(EXERCISE MATERIALS Opens)
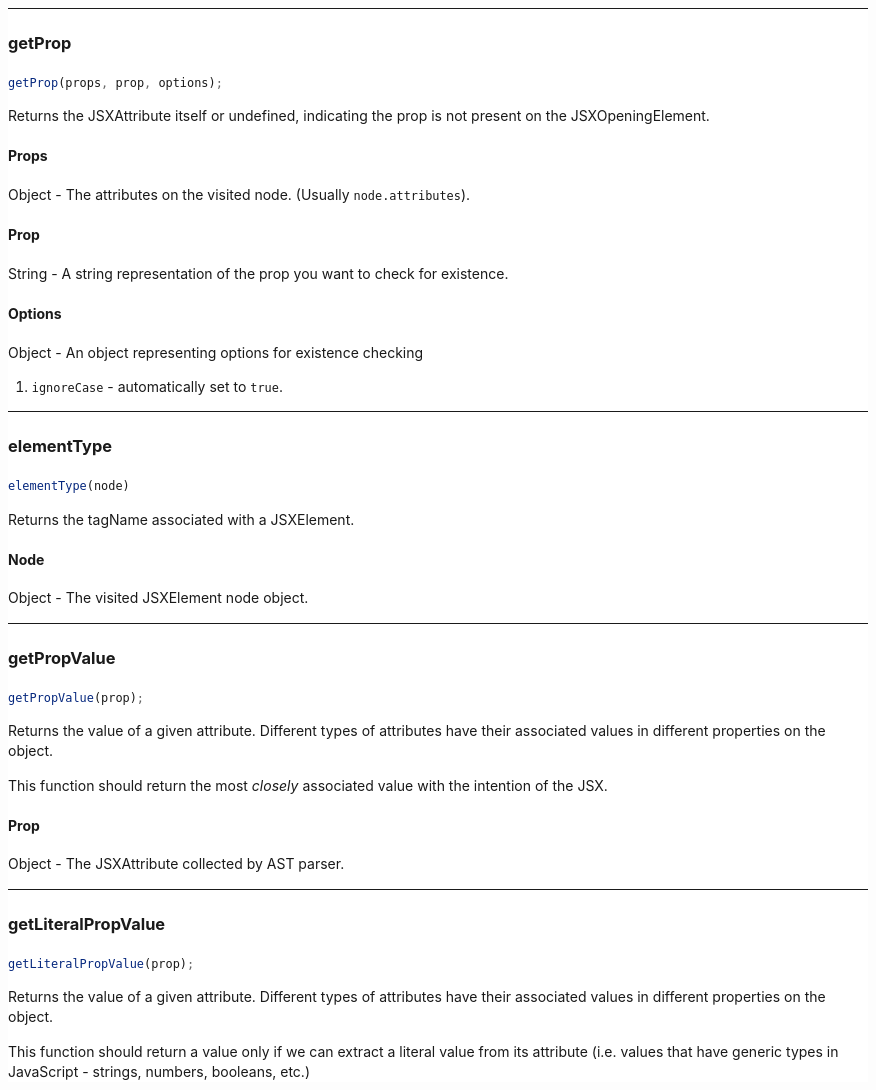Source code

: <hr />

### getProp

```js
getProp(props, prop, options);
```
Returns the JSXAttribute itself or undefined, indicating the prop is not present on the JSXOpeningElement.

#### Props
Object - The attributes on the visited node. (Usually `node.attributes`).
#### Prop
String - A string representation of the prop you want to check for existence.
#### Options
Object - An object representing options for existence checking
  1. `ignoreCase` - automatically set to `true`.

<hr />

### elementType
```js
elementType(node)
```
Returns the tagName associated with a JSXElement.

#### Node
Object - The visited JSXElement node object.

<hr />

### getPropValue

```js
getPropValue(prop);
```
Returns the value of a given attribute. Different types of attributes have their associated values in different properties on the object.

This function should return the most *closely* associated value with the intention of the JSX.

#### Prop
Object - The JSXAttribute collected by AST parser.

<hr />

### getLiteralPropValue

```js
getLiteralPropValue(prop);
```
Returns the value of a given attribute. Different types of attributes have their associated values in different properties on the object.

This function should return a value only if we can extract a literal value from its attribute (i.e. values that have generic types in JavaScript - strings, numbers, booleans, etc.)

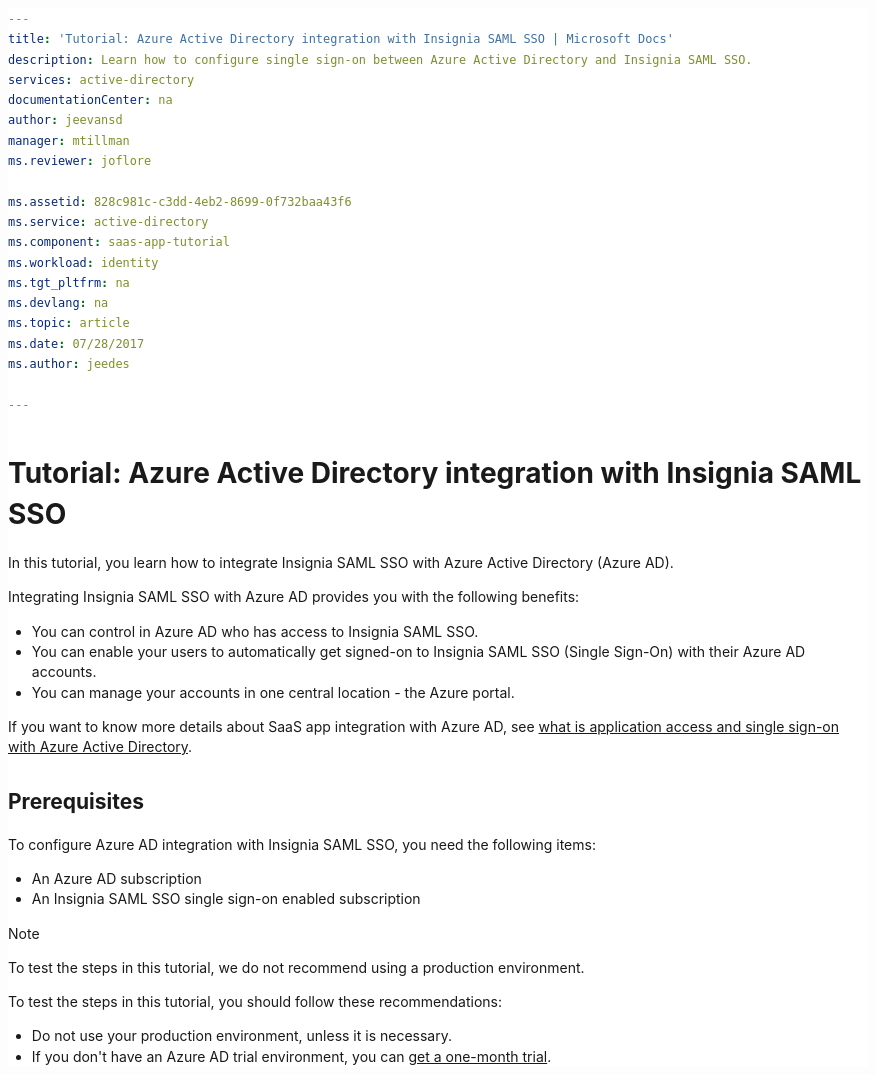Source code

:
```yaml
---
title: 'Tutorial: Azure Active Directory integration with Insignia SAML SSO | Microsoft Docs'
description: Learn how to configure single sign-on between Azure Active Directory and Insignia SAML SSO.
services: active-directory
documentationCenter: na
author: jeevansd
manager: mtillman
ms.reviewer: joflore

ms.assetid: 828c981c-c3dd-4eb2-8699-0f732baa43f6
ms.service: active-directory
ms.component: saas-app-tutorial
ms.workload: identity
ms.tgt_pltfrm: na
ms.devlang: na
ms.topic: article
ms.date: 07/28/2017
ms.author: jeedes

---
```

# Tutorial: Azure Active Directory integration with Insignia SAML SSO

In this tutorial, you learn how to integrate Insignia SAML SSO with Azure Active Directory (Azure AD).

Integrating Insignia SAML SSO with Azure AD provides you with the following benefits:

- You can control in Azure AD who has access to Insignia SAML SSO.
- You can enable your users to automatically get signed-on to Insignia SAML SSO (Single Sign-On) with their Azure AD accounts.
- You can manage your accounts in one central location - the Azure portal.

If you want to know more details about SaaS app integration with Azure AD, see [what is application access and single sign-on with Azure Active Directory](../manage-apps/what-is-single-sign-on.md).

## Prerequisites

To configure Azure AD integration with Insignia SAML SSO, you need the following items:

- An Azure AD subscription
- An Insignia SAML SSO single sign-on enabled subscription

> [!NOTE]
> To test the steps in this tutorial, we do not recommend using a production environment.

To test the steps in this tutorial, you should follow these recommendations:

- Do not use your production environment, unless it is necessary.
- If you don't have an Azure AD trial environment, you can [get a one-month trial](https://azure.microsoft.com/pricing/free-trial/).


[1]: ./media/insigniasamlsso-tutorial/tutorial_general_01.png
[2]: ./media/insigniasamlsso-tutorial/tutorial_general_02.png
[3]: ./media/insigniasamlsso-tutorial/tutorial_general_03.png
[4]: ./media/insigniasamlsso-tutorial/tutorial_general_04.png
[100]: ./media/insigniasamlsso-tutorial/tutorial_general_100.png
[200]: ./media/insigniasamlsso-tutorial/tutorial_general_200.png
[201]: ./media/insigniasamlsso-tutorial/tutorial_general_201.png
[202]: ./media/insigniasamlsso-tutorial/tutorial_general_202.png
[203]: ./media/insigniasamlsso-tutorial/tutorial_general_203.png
(EXERCISE MATERIALS Closes)
### TASK TO CARRY OUT
Nothing but a number should be given: the count of lines above in which the word "access" occurs.

### RESULT FOR THIS EXERCISE
2